The main part of the program would move to an area directly next to the main conning tower of the USS Midway. The ceremony began with the presentation of the colors by a joint unit of servicemen from all of the branches of service. We were welcomed once again by Mac McLaughlin, heard a fly over of Naval Hornet planes (the cloud cover was too dense to see them), and watched a live stream from the Midway Atoll in a ceremony honoring this famous battle. The island of Midway today is a wildlife refuge controlled by the U.S. Fish and Wildlife Service, as well as the Battle of Midway National Memorial and Papahanaumokuakea Marine National Monument. Nearly three million birds nest at the Midway Atoll and numerous marine mammals and green sea turtles. We were to hear an introduction from Mr. Jim Kurth, Acting Director, U.S. Fish and Wildlife Service, but the connection was lost. We did hear from Rear Admiral Samuel J. Cox, USN (Ret), Director, Naval History and Heritage Command. He spoke about the three day Battle of Midway and its importance in turning the tide of victory for the United States. A wreath was lain on the monuments on Midway, Taps was played and the Naval Hymn Eternal Father was sung.
Next on the program was a most informative address by the guest speaker for this occasion, Admiral John Richardson, USN, Chief of Naval Operations. He spoke about how many successful military engagements are determined by the slimiest of margins of victory and most of these are determined by razor thin occurrences. He spoke about some of the unknown parts of the Battle of Midway, such as US Naval submarine encounters and their importance, and the bravery of the men who fought in this battle.
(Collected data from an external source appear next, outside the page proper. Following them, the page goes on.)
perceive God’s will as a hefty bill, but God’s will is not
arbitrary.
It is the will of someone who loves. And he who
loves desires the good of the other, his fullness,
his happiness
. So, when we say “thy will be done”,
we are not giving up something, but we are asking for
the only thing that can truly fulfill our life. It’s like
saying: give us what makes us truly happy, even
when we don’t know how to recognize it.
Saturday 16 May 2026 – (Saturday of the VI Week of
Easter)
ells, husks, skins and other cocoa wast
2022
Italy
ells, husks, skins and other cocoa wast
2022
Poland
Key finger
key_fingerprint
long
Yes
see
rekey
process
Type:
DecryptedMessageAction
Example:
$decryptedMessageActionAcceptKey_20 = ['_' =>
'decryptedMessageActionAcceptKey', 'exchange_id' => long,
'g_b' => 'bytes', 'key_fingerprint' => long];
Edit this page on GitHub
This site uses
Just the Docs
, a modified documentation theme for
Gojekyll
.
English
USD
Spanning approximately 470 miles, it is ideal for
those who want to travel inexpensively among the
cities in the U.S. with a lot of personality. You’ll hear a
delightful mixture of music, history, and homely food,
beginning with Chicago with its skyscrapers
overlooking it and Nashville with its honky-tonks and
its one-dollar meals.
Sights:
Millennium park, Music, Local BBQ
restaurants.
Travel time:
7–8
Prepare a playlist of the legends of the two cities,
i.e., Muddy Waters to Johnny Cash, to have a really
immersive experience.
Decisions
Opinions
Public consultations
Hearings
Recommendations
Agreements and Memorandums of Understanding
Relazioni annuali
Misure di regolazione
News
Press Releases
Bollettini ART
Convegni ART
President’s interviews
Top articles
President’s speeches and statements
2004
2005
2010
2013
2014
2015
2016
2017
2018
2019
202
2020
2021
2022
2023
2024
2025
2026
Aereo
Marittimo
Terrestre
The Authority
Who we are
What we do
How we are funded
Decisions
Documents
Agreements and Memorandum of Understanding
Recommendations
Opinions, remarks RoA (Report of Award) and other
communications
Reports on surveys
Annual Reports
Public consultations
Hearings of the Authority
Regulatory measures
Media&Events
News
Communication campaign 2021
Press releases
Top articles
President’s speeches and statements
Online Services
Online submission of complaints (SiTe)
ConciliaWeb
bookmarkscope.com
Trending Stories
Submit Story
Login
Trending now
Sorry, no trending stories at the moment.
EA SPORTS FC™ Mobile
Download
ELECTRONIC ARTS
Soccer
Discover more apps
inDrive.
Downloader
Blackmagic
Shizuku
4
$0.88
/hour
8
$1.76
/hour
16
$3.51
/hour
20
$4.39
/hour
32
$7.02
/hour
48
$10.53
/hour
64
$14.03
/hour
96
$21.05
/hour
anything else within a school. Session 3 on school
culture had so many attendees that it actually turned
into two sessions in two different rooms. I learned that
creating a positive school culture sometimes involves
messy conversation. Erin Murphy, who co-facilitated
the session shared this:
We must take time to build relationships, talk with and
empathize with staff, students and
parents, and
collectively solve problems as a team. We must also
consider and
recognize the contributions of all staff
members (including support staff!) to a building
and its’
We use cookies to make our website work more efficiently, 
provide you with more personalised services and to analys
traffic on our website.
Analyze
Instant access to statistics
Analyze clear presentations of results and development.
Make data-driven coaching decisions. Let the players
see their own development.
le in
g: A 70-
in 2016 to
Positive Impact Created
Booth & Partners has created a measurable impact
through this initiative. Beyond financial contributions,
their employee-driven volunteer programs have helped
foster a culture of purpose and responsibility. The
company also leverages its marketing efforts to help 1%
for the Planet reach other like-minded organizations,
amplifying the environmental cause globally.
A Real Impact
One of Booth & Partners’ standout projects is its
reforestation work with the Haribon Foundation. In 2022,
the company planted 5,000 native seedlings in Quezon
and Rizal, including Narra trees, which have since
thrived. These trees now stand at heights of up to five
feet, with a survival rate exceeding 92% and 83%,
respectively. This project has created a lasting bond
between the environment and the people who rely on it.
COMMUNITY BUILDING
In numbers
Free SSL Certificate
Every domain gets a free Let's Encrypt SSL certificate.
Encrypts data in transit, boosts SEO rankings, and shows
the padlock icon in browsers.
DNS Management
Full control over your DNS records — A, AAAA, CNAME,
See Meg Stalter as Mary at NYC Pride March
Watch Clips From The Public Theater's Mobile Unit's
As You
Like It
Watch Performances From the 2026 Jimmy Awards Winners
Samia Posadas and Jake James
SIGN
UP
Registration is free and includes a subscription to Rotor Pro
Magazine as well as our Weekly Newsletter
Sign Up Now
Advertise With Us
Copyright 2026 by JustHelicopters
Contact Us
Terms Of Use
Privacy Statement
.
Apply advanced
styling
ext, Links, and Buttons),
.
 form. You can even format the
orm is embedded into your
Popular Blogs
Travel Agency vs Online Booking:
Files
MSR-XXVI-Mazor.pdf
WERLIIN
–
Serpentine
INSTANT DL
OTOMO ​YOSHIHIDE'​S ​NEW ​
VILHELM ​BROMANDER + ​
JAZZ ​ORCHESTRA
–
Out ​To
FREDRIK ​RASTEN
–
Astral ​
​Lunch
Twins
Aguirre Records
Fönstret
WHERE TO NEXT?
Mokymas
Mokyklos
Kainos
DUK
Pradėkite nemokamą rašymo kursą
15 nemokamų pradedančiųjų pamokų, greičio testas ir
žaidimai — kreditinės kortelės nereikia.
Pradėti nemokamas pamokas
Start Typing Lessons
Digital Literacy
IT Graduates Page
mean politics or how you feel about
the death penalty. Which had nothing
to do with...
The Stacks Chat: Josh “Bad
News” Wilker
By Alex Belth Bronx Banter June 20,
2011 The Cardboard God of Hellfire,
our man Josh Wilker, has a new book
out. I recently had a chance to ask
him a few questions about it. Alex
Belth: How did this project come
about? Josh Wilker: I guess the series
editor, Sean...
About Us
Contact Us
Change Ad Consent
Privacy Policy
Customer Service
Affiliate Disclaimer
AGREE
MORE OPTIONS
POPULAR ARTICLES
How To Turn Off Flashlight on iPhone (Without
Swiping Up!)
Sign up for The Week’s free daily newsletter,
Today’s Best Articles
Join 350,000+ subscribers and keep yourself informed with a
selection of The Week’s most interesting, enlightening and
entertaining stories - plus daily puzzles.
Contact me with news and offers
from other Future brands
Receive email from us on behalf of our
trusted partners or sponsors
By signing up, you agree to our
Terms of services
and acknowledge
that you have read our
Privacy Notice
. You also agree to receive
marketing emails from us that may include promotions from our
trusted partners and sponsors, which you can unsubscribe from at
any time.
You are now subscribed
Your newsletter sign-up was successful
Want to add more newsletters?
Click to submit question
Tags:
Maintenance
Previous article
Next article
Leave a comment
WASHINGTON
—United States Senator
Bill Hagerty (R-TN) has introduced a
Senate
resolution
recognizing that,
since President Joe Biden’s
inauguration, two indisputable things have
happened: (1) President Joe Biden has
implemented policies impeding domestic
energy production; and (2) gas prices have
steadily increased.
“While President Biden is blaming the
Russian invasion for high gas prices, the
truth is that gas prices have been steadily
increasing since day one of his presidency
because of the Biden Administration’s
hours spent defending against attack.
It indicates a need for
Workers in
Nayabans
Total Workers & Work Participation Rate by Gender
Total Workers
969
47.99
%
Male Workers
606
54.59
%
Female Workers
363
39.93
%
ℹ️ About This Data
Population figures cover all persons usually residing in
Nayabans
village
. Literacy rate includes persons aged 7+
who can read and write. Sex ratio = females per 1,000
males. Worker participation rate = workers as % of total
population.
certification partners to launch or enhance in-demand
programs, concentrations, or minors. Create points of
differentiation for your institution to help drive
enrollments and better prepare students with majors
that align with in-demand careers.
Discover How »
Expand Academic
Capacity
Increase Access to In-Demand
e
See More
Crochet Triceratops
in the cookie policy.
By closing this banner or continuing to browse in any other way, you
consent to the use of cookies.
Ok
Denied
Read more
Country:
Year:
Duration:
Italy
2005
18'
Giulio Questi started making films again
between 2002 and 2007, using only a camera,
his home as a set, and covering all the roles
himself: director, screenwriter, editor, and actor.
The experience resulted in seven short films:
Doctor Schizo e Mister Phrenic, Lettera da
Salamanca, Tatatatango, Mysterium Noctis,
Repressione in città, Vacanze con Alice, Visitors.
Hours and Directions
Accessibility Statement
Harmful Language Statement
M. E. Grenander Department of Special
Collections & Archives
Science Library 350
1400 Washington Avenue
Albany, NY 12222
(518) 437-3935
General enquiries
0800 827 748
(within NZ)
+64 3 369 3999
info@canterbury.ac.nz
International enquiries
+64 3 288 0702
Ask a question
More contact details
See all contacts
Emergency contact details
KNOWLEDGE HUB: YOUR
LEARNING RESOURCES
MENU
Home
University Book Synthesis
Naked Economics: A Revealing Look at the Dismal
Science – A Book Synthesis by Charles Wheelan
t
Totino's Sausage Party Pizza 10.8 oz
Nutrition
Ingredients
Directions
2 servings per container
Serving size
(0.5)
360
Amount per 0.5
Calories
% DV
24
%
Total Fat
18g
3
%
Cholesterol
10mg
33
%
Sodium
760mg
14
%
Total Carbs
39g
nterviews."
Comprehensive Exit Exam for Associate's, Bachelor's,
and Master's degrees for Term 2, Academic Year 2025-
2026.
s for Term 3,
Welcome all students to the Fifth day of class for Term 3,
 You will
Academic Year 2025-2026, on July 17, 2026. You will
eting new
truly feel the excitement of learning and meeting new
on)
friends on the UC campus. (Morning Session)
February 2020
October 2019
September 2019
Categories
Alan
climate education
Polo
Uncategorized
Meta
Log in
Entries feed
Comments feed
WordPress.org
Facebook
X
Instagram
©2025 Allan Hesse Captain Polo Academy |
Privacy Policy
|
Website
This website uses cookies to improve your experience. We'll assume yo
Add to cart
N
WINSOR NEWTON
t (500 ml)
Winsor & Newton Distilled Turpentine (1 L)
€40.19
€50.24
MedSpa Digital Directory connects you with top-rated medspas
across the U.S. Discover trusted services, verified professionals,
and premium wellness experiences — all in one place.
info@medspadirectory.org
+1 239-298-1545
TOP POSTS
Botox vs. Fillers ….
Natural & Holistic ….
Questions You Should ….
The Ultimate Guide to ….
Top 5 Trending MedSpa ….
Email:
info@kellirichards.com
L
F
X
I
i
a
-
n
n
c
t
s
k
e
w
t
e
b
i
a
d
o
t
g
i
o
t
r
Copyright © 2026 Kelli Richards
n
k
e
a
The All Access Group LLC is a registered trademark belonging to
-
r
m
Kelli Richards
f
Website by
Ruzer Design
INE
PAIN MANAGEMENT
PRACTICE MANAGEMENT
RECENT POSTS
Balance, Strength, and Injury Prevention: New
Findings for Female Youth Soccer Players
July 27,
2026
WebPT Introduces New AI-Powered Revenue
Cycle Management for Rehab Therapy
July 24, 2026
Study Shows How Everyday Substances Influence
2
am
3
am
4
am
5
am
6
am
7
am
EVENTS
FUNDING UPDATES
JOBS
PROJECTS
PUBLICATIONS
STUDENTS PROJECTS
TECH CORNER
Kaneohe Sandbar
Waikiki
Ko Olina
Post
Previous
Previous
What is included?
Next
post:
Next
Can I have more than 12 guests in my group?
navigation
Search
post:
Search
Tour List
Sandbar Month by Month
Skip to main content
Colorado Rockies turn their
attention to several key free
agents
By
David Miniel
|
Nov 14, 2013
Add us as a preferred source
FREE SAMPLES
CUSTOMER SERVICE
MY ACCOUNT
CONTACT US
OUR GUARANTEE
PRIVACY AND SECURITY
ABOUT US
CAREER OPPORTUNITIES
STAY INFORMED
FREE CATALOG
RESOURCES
The ceremony ended with the showing of a video made by the U.S. Fish and Wildlife Service about the Battle of Midway. My father-in-law Rudy was one of the survivors interviewed for the informative video.
The flight deck of the USS Midway is the perfect location for this commemoration and honoring the men who served during the Battle of Midway. This carrier was the longest-serving aircraft carrier of the 20th century. It still holds the record of longest carrier deployment at sea: 327 days in 1973. Today the carrier serves as a teaching museum, last year welcoming over 1.4 million visitors. Numerous students come on board to study and tour. The USS Midway is San Diego’s top-ranked major attraction and the most visited museum ship in the world.
This is a wonderful yearly ceremony sponsored by the USS Midway and serves as a way to not only honor these brave men who fought and died and survived this battle, but serves as a way to remember the importance and significance of what all of those men and women accomplished who serve in the armed services protecting this country.